J'avais le souvenir d'un seul plan. Assez long. Pas de dialogue. Et cette impression que ça suffisait pour planter un personnage, une ambiance, un monde. Celui de la nuit, de la fête, des filles, du jeu, du fric, du spectacle. L'angoisse de la réception. L'offre et la demande.
Le plan est en effet long. Le type descend quelques marches, léger sourire, on essaie de se convaincre, méthode Coué, ça va marcher. C'est ce qu'il transmet au videur, se parlant presque à lui-même. Et puis, après un travelling l'isolant sur fond de chair, toujours le même plan, irruption des premières notes de musique électrique, l'incontrôlable par le contrechamp des gamins bruyants sur le pick-up, c'est parti. On l'a échappé belle. Pour cette nuit, c'est bon. Le retour sur Ben Gazzara nous le confirme. Trois cartons de générique. Et les premiers clients débarquent. Are you looking for us ?

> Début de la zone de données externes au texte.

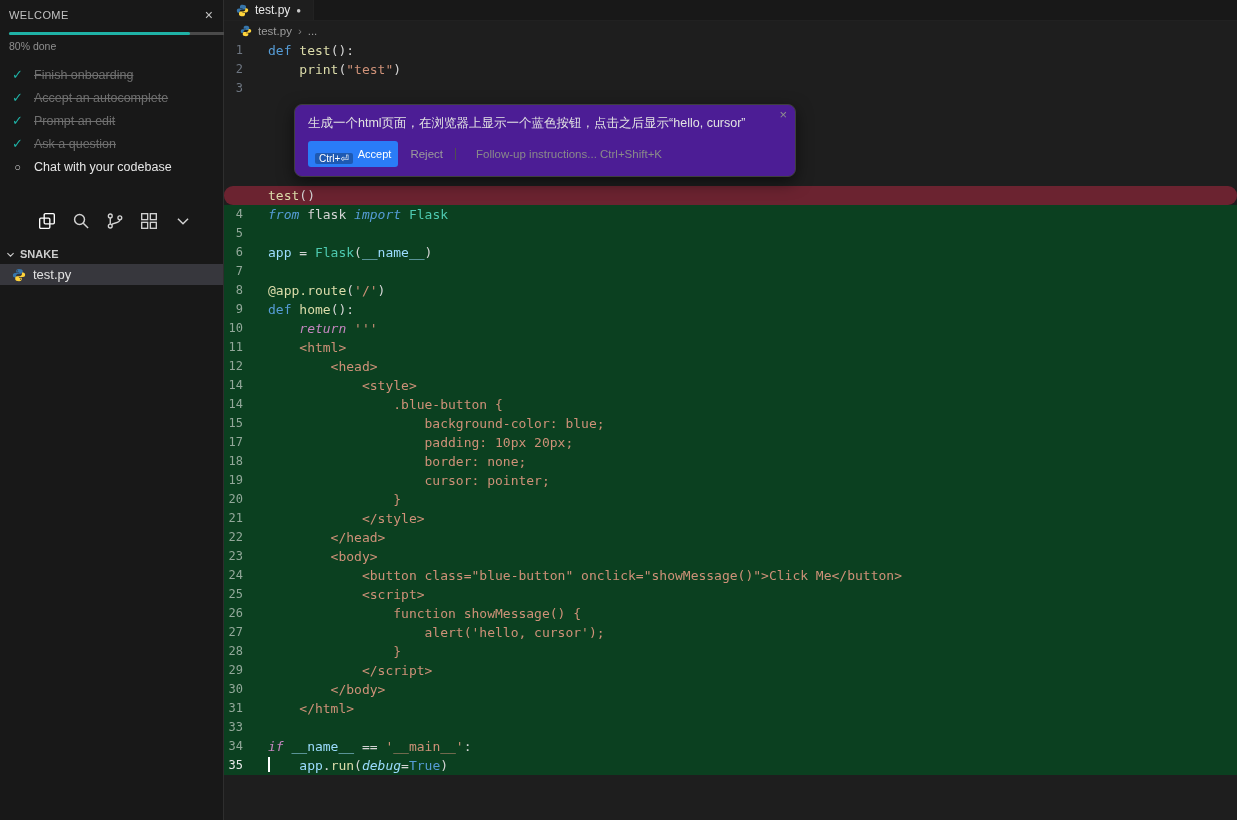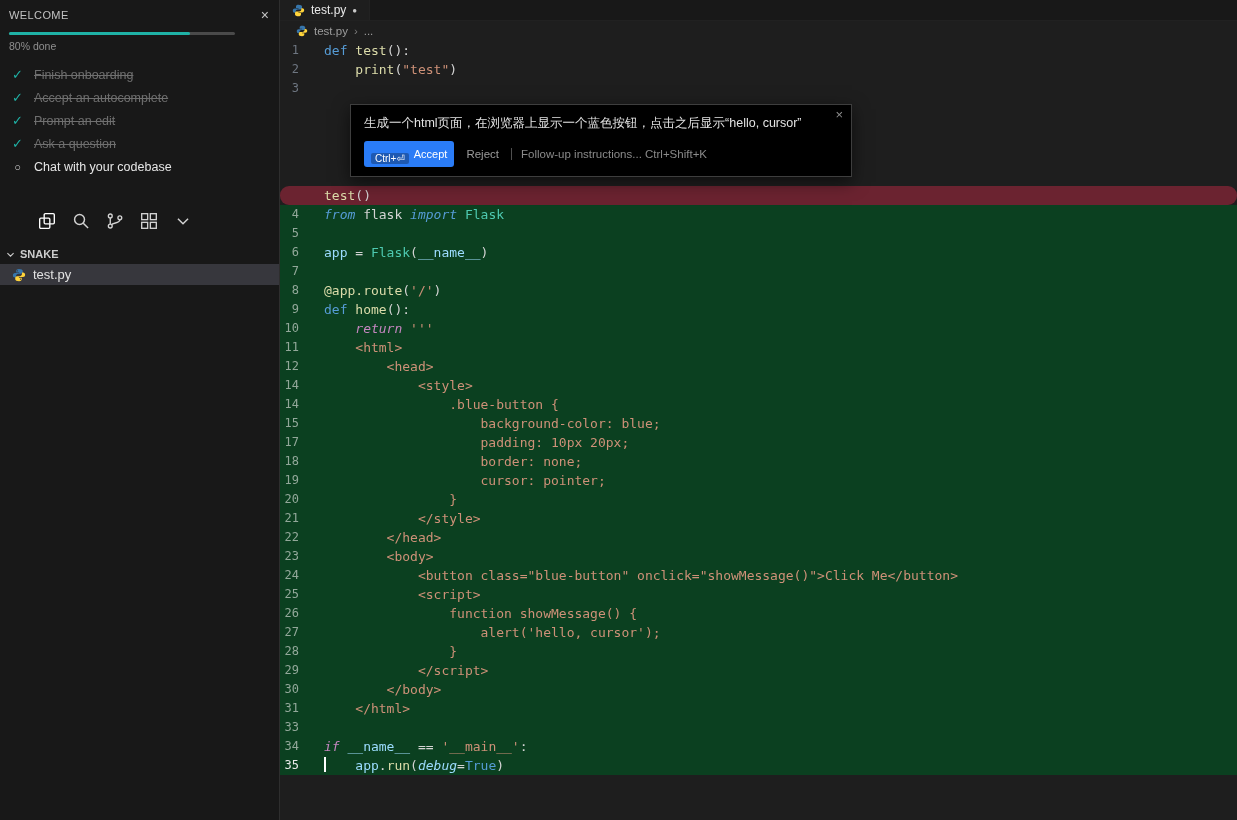"WELCOME" .sidebar { width: 280px -> 224px }
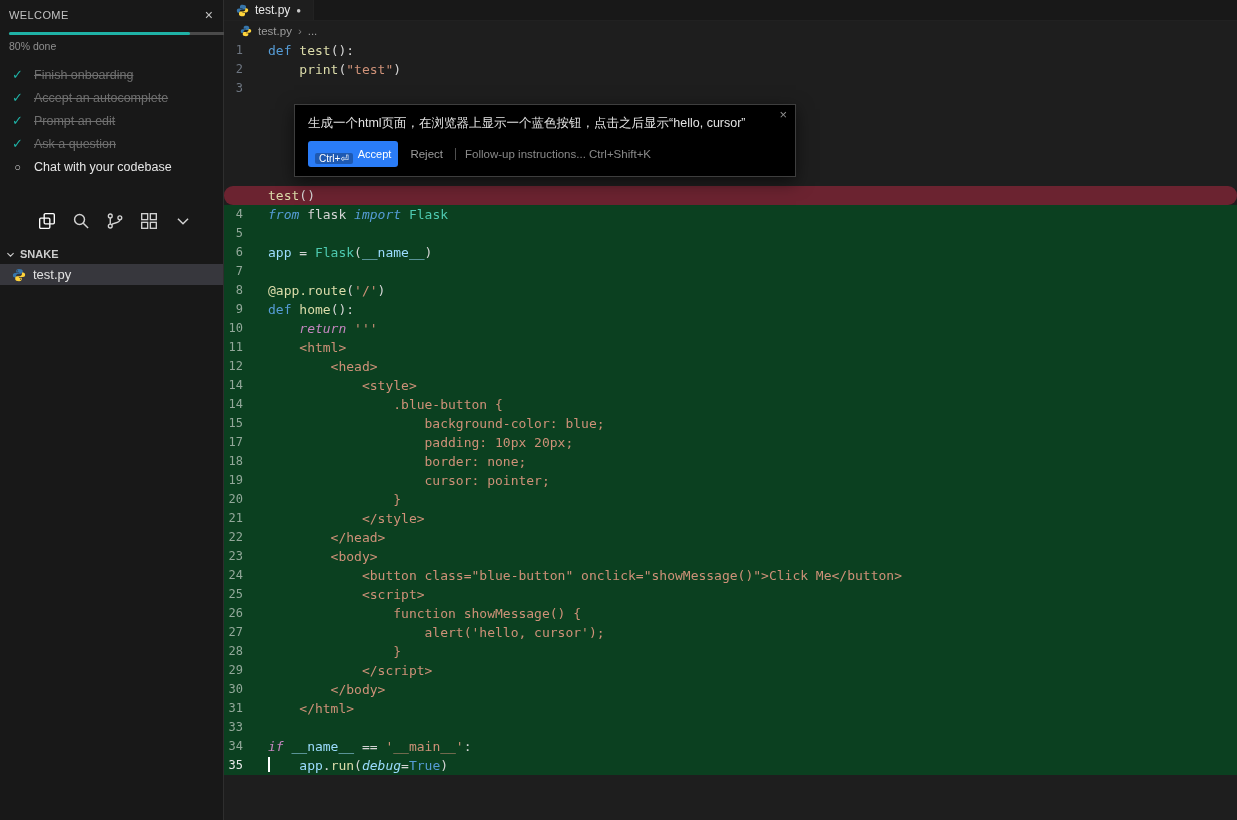"生成一个html页面，在浏览器上显示一个蓝色按钮，点击之后显示“hello," .popup { background: #000000 -> #4c1d95; border-radius: 0 -> 8px }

En 1965, André Labarthe rencontrait John Cassavetes pour un volet de l'émission Cinéastes de notre temps. C'était l'époque du montage de Faces. Un film tourné sur six mois, monté trois ans durant, par à-coups. Quelque chose comme ça. Quand il ne restait plus de fric, Cassavetes allait faire le mariole à Hollywood, là où il n'y a pas assez de gens, où l'on vit sur rendez-vous. Quand il en avait amassé suffisamment, il se remettait au montage. Vingt ans plus tard, pour la précieuse émission Cinéma cinémas, Labarthe se souvient… Cassavetes est mort trois ans plus tard.
Pour son dernier film, réalisé en 1983, la même émission s'était rendue sur le tournage. J'en pleure encore.